#### Information supplied

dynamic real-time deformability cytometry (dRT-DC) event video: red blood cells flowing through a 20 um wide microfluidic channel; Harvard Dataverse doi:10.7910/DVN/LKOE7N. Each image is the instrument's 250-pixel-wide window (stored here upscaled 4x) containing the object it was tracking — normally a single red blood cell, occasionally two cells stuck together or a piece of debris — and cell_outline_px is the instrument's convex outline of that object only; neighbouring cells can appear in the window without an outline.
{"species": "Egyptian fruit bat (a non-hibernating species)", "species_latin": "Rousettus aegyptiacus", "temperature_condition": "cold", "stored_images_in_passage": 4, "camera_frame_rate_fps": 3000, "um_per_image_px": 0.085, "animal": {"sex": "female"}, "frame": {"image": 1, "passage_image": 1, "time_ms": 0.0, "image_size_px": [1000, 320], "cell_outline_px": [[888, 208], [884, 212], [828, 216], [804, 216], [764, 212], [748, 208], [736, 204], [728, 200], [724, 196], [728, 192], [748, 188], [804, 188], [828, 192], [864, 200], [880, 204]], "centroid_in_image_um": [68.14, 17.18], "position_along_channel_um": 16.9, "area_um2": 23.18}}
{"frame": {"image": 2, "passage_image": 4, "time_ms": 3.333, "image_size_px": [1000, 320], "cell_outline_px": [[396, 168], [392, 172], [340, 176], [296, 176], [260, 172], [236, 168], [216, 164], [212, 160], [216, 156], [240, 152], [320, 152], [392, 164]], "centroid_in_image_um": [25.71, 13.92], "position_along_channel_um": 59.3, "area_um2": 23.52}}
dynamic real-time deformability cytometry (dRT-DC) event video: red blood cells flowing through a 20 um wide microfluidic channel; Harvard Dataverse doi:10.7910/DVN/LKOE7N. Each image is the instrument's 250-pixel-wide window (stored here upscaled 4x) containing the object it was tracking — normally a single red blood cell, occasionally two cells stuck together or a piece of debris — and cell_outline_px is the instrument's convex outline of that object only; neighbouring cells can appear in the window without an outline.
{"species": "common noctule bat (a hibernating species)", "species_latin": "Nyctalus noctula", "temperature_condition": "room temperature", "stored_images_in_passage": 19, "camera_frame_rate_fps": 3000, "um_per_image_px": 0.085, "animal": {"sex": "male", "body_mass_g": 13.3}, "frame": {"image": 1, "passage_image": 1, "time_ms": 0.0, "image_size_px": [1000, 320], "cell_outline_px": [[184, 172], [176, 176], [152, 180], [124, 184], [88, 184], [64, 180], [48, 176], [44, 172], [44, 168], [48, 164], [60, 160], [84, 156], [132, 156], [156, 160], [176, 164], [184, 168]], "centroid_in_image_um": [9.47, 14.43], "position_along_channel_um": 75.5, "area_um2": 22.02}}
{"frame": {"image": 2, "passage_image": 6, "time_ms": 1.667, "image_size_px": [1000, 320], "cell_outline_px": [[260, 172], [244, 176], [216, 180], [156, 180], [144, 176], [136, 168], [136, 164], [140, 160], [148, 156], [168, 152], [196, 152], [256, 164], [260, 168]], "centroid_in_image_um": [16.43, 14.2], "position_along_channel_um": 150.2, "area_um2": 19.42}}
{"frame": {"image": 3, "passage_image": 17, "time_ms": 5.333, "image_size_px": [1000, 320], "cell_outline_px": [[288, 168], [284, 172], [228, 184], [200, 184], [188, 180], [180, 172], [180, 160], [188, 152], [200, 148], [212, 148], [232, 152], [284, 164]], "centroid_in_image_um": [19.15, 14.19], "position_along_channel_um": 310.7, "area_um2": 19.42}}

#### Exercise
Repeat the data exactly. Leave nothing out.

#### Right answer
dynamic real-time deformability cytometry (dRT-DC) event video: red blood cells flowing through a 20 um wide microfluidic channel; Harvard Dataverse doi:10.7910/DVN/LKOE7N. Each image is the instrument's 250-pixel-wide window (stored here upscaled 4x) containing the object it was tracking — normally a single red blood cell, occasionally two cells stuck together or a piece of debris — and cell_outline_px is the instrument's convex outline of that object only; neighbouring cells can appear in the window without an outline.
{"species": "Egyptian fruit bat (a non-hibernating species)", "species_latin": "Rousettus aegyptiacus", "temperature_condition": "cold", "stored_images_in_passage": 4, "camera_frame_rate_fps": 3000, "um_per_image_px": 0.085, "animal": {"sex": "female"}, "frame": {"image": 1, "passage_image": 1, "time_ms": 0.0, "image_size_px": [1000, 320], "cell_outline_px": [[888, 208], [884, 212], [828, 216], [804, 216], [764, 212], [748, 208], [736, 204], [728, 200], [724, 196], [728, 192], [748, 188], [804, 188], [828, 192], [864, 200], [880, 204]], "centroid_in_image_um": [68.14, 17.18], "position_along_channel_um": 16.9, "area_um2": 23.18}}
{"frame": {"image": 2, "passage_image": 4, "time_ms": 3.333, "image_size_px": [1000, 320], "cell_outline_px": [[396, 168], [392, 172], [340, 176], [296, 176], [260, 172], [236, 168], [216, 164], [212, 160], [216, 156], [240, 152], [320, 152], [392, 164]], "centroid_in_image_um": [25.71, 13.92], "position_along_channel_um": 59.3, "area_um2": 23.52}}
dynamic real-time deformability cytometry (dRT-DC) event video: red blood cells flowing through a 20 um wide microfluidic channel; Harvard Dataverse doi:10.7910/DVN/LKOE7N. Each image is the instrument's 250-pixel-wide window (stored here upscaled 4x) containing the object it was tracking — normally a single red blood cell, occasionally two cells stuck together or a piece of debris — and cell_outline_px is the instrument's convex outline of that object only; neighbouring cells can appear in the window without an outline.
{"species": "common noctule bat (a hibernating species)", "species_latin": "Nyctalus noctula", "temperature_condition": "room temperature", "stored_images_in_passage": 19, "camera_frame_rate_fps": 3000, "um_per_image_px": 0.085, "animal": {"sex": "male", "body_mass_g": 13.3}, "frame": {"image": 1, "passage_image": 1, "time_ms": 0.0, "image_size_px": [1000, 320], "cell_outline_px": [[184, 172], [176, 176], [152, 180], [124, 184], [88, 184], [64, 180], [48, 176], [44, 172], [44, 168], [48, 164], [60, 160], [84, 156], [132, 156], [156, 160], [176, 164], [184, 168]], "centroid_in_image_um": [9.47, 14.43], "position_along_channel_um": 75.5, "area_um2": 22.02}}
{"frame": {"image": 2, "passage_image": 6, "time_ms": 1.667, "image_size_px": [1000, 320], "cell_outline_px": [[260, 172], [244, 176], [216, 180], [156, 180], [144, 176], [136, 168], [136, 164], [140, 160], [148, 156], [168, 152], [196, 152], [256, 164], [260, 168]], "centroid_in_image_um": [16.43, 14.2], "position_along_channel_um": 150.2, "area_um2": 19.42}}
{"frame": {"image": 3, "passage_image": 17, "time_ms": 5.333, "image_size_px": [1000, 320], "cell_outline_px": [[288, 168], [284, 172], [228, 184], [200, 184], [188, 180], [180, 172], [180, 160], [188, 152], [200, 148], [212, 148], [232, 152], [284, 164]], "centroid_in_image_um": [19.15, 14.19], "position_along_channel_um": 310.7, "area_um2": 19.42}}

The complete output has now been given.